◆ **Consegna**: Riprendi il brano critico sul libro di Accardi da dove si ferma e prosegui con la stessa analisi.

◆ **Estratto scelto**:
===============
Harker probabilmente impersona una condizione adulta che, pur attraversata da accessi di nostalgia e da un senso angoscioso del continuo dissolversi delle cose, sa di non poter «tenere tutto insieme», che l’età matura è l’età delle scelte, che bisogna sempre «recidere / decidere», e tuttavia provando un’oscura attrazione verso una prospettiva infinita sul mondo – quella del Conte – che renderebbe possibile abbracciare ogni cosa («Sto arrivando. / Ecco il castello, il sortilegio. / La pietà del tuo contagio», VI, p. 23). Il Conte, per contro, è intrappolato in una condizione infantile. Aggrapparsi «a ogni cosa con i denti» (I, p. 14) richiama infatti a una regressione alla fase orale, ancora più evidente se si pensa ai «due fori ciechi» che lascia su ogni cosa. Prospettiva eterna sul mondo, passività e dipendenza. L’arrivo dell’ospite gli fa desiderare di uscire «da questo buio, giocare al gioco / del tempo, scegliere e rinunciare / come fai tu vivendo», ma le spropositate dimensioni del desiderio lo avvelenano, lo bloccano: «nulla gli sembra / abbastanza» (III, p. 18). Specularmente, mentre Harker vorrebbe la possibilità di chiudere «ogni tipo di porta» perché non si disperdano le cose destinate a finire, il Conte auspica invece l’imminente arrivo di qualcuno che lo liberi, che quelle porte venga a spalancarle, così da potere gettarsi finalmente nel tempo. È un incontro che nel libro di Accardi, a differenza che nel romanzo di Stoker, significativamente non avviene, e non può avvenire. L’uno si specchia nel vuoto dell’altro, non c’è né una soluzione né un mutamento di nessuno dei due, il dialogo non era altro che un monologo, le due voci inconciliabili rappresentavano soltanto due facce della stessa medaglia.

C’è molta acqua nella seconda sezione, “Simili ad alberi in marcia”: mari, fiumi, laghi, canali, acquedotti, pozzi, piscine; la geografia lirica è varia e mobile (Palermo e Mondello, Venezia e i paesi del Garda, Waterloo e Gibellina, Erice e Favignana) e la stagione dominante sembrerebbe essere l’estate, un’estate vissuta nei suoi ultimi bagliori, declinata tra spiagge ormai deserte e invase da ciarpame e scorie, panfili che rientrano nei porti, e una sensazione generale come di rovina e disfacimento. Ancora una volta però un esergo, stavolta pescato da un ricordo privato dell’autore, ribalta la prospettiva all’insegna del paradosso: «Se vai a mare non trovi l’acqua».
===============
◆ **Dati registrati**:
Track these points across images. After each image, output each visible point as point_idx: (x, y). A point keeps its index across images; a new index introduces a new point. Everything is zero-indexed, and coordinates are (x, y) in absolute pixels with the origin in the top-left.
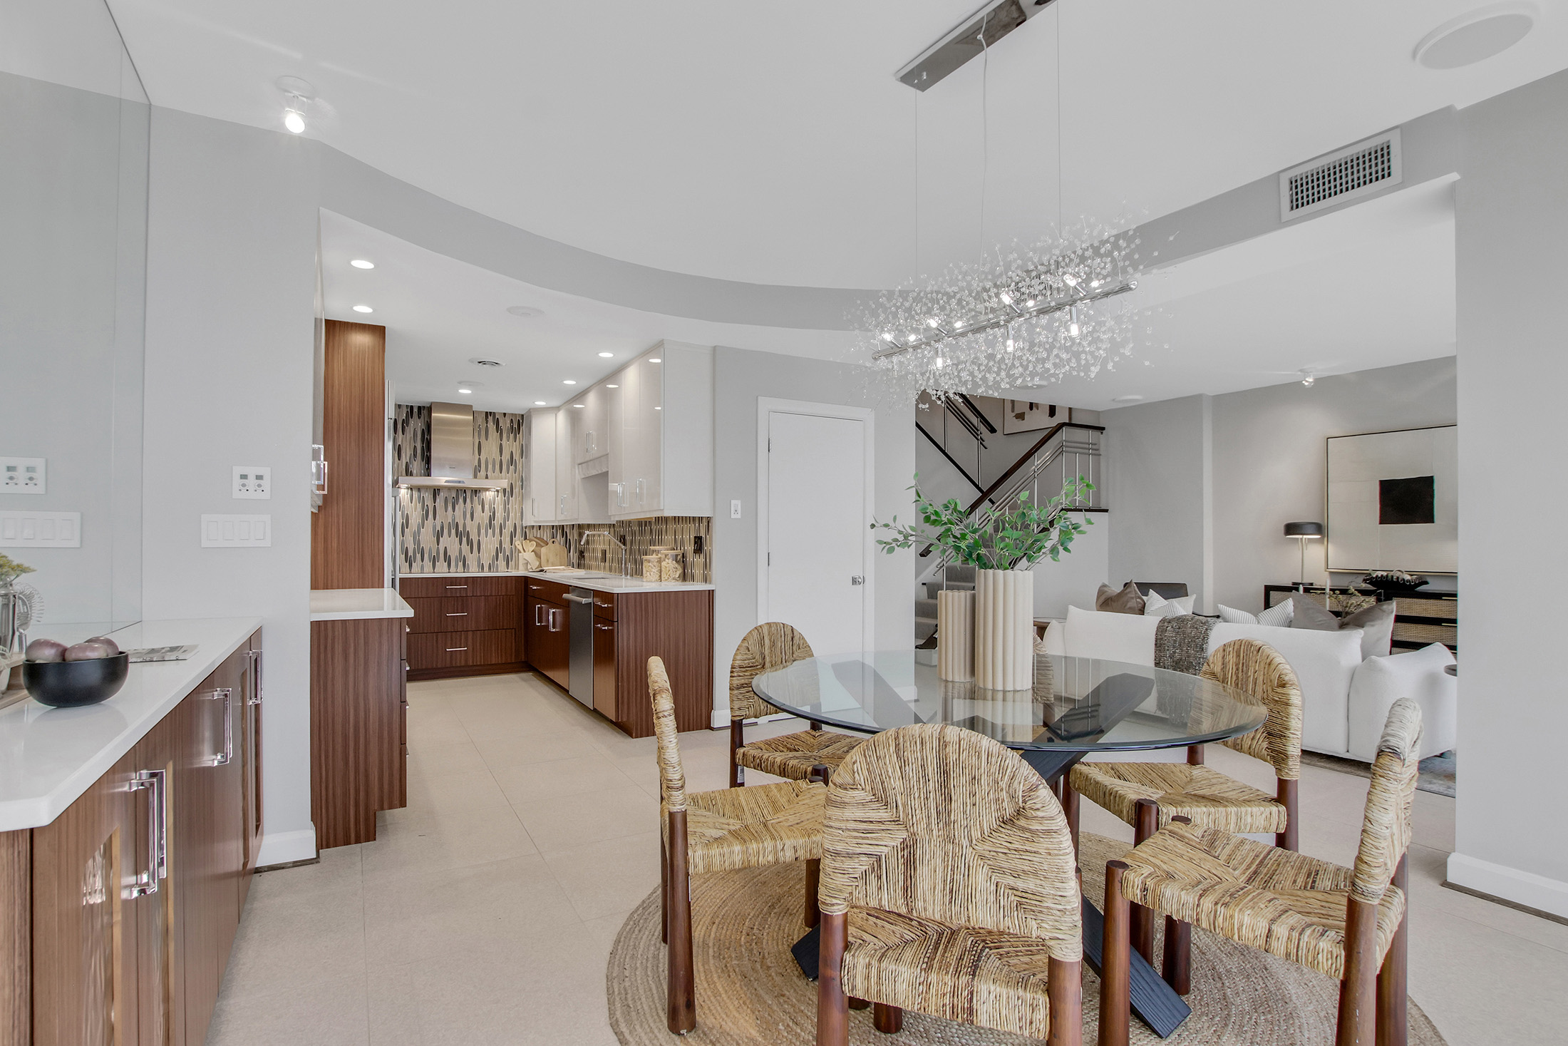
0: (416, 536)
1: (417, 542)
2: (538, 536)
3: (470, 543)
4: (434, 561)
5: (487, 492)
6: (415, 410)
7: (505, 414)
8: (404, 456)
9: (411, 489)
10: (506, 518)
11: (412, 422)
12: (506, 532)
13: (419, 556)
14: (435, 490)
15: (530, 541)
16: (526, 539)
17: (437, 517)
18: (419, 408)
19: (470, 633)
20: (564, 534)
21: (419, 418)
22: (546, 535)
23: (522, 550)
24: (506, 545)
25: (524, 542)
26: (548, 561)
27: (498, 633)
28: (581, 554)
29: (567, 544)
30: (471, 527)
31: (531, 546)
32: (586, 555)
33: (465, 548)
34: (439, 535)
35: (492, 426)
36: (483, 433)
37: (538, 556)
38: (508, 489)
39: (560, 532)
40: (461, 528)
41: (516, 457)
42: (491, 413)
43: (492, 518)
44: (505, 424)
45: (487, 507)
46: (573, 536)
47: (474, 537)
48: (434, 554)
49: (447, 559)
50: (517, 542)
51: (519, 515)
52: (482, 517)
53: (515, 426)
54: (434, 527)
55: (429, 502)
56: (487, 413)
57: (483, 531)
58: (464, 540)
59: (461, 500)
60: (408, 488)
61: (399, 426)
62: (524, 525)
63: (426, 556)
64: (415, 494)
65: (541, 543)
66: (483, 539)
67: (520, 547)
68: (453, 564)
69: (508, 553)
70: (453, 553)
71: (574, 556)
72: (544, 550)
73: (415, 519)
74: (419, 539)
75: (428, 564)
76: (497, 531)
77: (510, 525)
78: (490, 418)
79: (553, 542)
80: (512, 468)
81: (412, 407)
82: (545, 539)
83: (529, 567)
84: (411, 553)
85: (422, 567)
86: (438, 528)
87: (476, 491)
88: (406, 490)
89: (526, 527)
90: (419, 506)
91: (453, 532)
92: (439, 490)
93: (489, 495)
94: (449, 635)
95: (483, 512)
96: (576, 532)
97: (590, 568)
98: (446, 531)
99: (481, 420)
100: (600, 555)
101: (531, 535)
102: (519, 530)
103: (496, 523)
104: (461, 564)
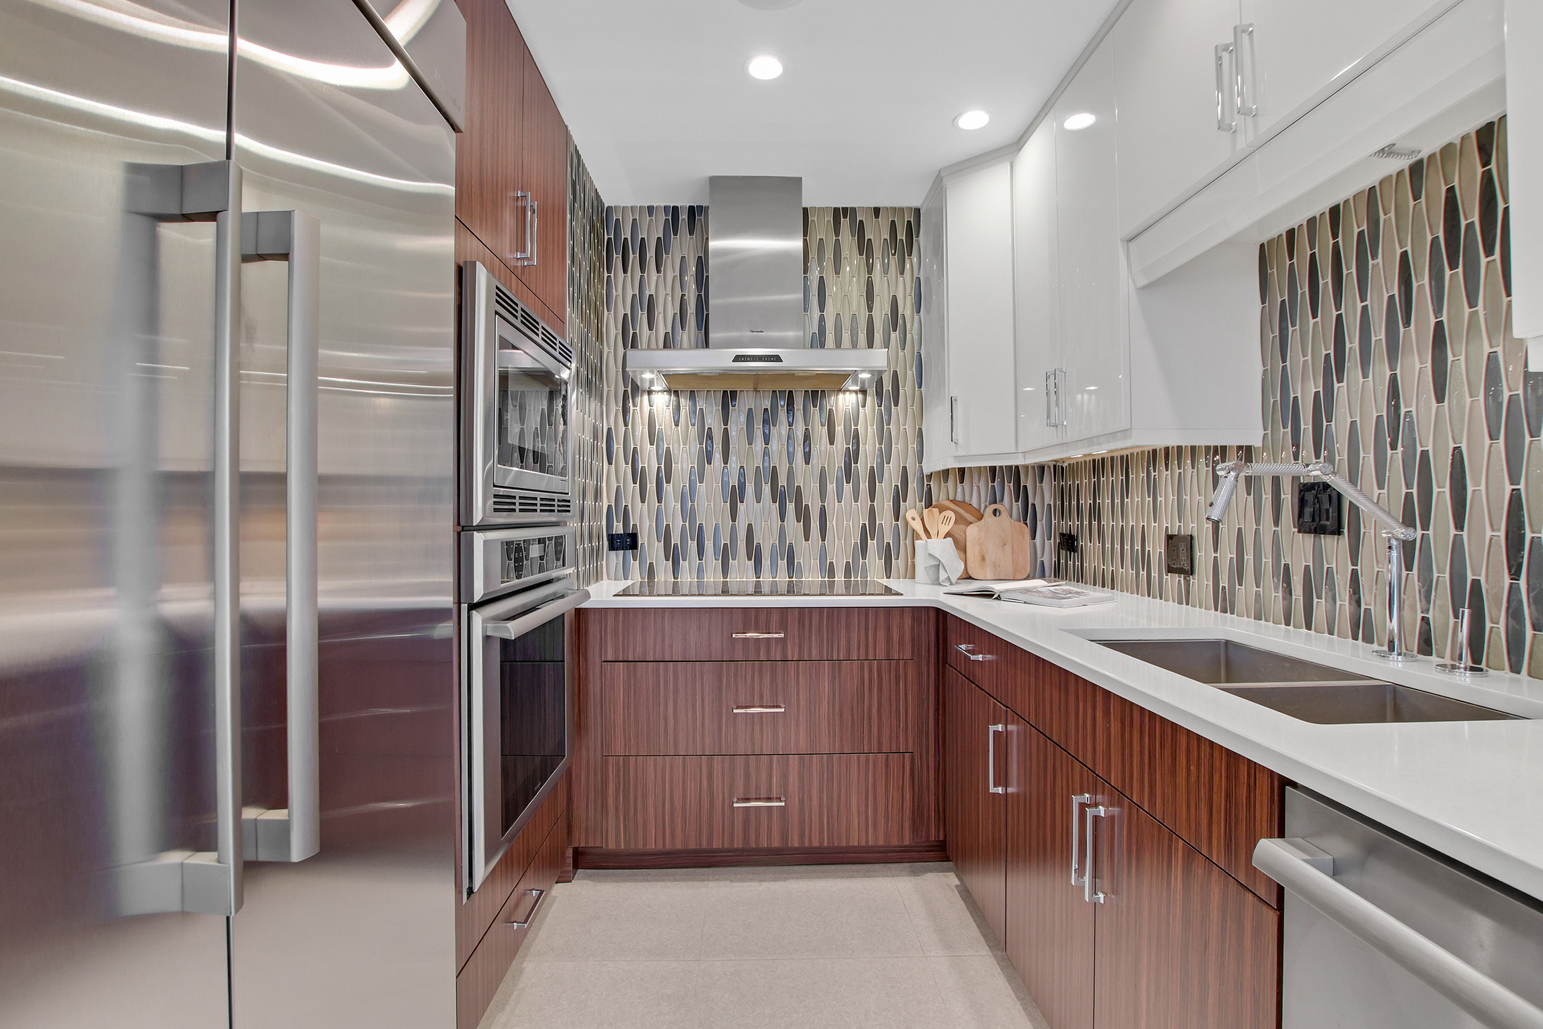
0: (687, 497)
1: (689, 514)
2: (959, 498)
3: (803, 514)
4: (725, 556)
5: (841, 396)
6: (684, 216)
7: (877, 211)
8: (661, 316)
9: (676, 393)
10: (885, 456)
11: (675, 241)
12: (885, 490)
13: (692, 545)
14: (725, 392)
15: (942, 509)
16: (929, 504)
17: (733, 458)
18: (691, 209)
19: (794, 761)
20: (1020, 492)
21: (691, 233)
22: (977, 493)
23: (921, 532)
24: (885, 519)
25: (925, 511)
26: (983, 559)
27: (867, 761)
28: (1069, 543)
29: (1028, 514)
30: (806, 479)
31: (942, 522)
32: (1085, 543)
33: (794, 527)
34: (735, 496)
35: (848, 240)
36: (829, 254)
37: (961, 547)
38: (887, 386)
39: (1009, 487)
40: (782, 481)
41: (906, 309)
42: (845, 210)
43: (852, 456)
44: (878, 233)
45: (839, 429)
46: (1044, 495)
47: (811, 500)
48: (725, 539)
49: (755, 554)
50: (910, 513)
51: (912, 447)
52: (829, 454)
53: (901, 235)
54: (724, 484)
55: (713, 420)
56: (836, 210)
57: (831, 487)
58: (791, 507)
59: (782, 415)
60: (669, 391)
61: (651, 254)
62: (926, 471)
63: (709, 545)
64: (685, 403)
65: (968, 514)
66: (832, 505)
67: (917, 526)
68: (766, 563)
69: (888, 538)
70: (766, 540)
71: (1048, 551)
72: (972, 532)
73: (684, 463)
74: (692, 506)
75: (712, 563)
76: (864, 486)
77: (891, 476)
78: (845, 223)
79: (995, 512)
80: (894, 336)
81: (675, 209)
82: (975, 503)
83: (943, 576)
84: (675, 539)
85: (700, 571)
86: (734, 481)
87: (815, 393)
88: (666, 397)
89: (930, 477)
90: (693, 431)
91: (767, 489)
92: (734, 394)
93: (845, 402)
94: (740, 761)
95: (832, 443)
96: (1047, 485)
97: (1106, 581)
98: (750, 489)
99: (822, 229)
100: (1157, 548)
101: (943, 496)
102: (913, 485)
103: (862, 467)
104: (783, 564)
===============
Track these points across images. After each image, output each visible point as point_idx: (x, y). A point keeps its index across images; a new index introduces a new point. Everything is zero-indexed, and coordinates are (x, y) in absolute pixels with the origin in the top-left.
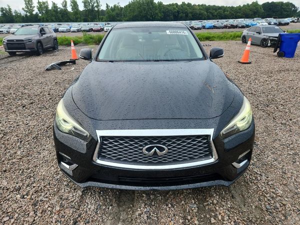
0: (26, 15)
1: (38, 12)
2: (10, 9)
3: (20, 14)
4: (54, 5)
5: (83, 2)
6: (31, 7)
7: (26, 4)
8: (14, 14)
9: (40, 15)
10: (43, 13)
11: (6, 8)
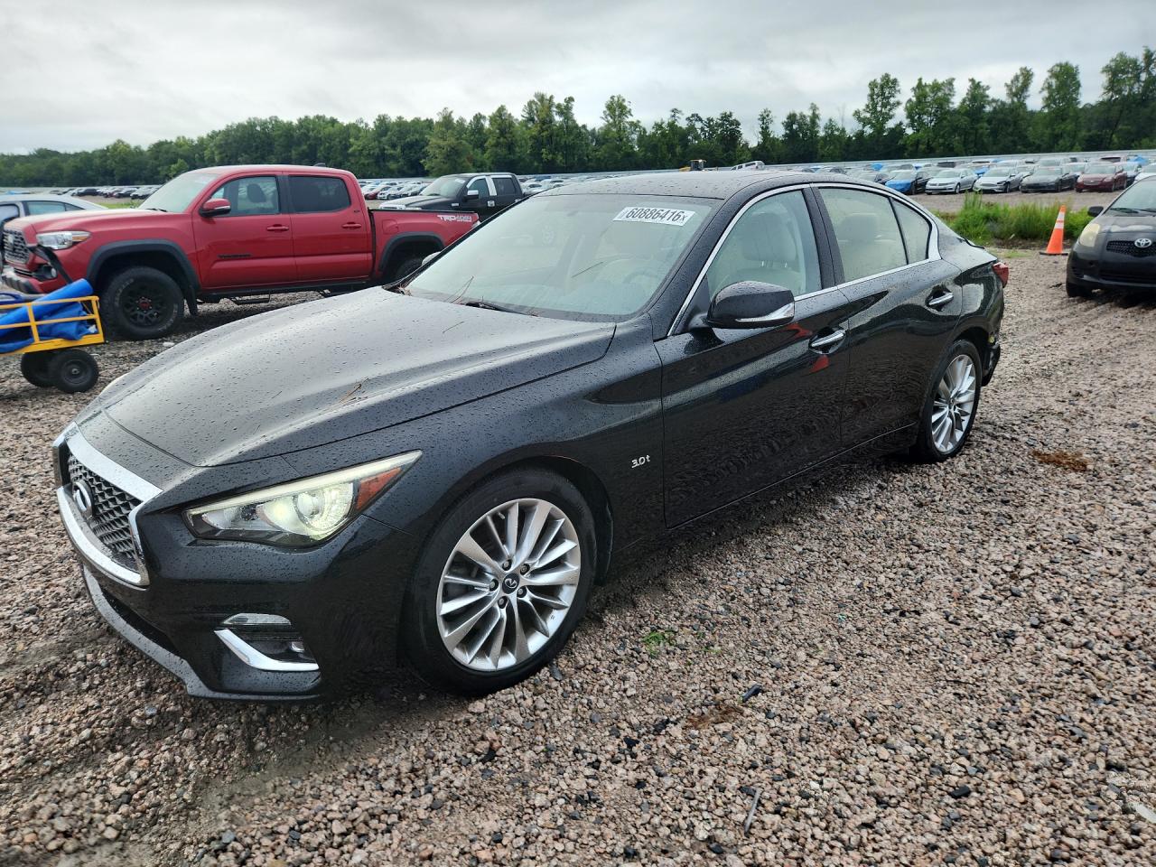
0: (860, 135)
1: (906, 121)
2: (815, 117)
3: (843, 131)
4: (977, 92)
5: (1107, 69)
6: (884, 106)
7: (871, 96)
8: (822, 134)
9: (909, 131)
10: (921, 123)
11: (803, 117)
===============
◆ **Risultato**:
E all’insegna dell’assenza e del vuoto si apre “Simili ad alberi in marcia”. Mondello senza, con la congiunzione lasciata significativamente sospesa, descrive il periodo della fine della stagione balneare quando il sovraffollamento diventa all’improvviso «assenza / maltempo, vacanza»: qui ‘vacanza’, con un rovesciamento stavolta linguistico, è da intendere nel senso etimologico di ‘vuoto’, riferito certamente alla spiaggia ormai priva di strutture di accoglienza e di bagnanti, ma anche allo sguardo di chi osserva e sente in qualche modo dentro di sé quel vuoto. Una mancanza che è il risultato di un impossibile ritorno ai luoghi di elezione che sono stati troppo pieni e che adesso ci chiamano e ci derubano allo stesso tempo. Infatti, in Mondello senza 2, che chiude la sezione, pur non essendoci riferimenti espliciti alla fine dell’estate, Mondello è ancora una volta percepita come «vuota e incolmabile / un fossato di tempo, un bordo scivoloso» e ritroviamo una serie di sostantivi (lacuna, buchi, crateri, fossato) che afferiscono al campo semantico del ‘vuoto’ e che rappresentano degli straordinari correlativi oggettivi della perdita irrimediabile. Mondello diventa così il luogo simbolo delle scelte che ne escludono altre («Questo è il costo che paghiamo / per scegliere qualcosa e rinunciare / a tutto il resto, e Mondello lo insegna / come qualunque altro posto») e del ritorno impossibile («un ritorno / che invece confonde il rovescio / col dritto, il vampiro col giorno», p. 51).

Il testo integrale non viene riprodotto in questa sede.